Sweet Tooth, by Ian McEwan
One thing I enjoy about what we call this particular version of postmodern literature is the tinkering with structure, and McEwan is a master of that talent. Too, he, like most gifted writers, is a student of human tics, psychology, the subtleties that make us unique, and he’s clearly mastered gifting his characters with such uniquenesses. But to the story:
A young woman, Serena Frome, is hired by Britain’s MI5 to award a young writer, Tom Haley, with a money grant in order to, hopefully, groom him, as he rises in literary prominence, to take a politically acceptable posture in his writing. But Serena immediately falls for Tom, and as their relationship grows to mutual love, she wrestles with the ethical dilemma of whether to inform her lover of her clandestine part in his good fortune. Tom does rise – immediately – to prominence in Brit literature, but that puts additional strains on Serena as her role in his life is laid bare.

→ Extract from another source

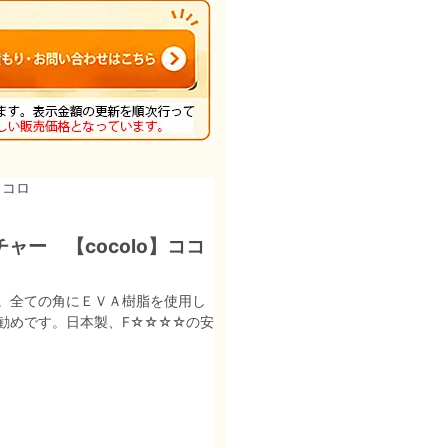
ココロ
ー 【cocolo】ココ
。全ての角にＥＶＡ樹脂を使用し
勧めです。日本製、F☆☆☆☆の安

If this sounds like a rather pedestrian storyline, don’t let it dissuade you from reading Sweet Tooth. Why? Because the book is as accurate a portrait of British life in the early ‘sixties as one could conjure. It’s filled with secrecy, ideological overreach, the beginnings of the sexual revolution, and the yet-chauvinistic attitude of men toward women. And let’s not forget booze, dope, and rock ‘n’ roll. It’s also a meditation on writing, the writer’s life, the necessary subtleties of novels and short stories that make them worth reading, and on publishing then and now. In the end, though, the seemingly pedestrian storyline isn’t really McEwan’s at all. We’ll let you read the book to resolve the puzzle of that statement.
There is one aspect at the beginning that this reader fails to appreciate: an overlong paraphrasing of another novel Serena has read. But McEwan’s literary and storytelling gifts are many, and they completely overwhelm such a minor quibble.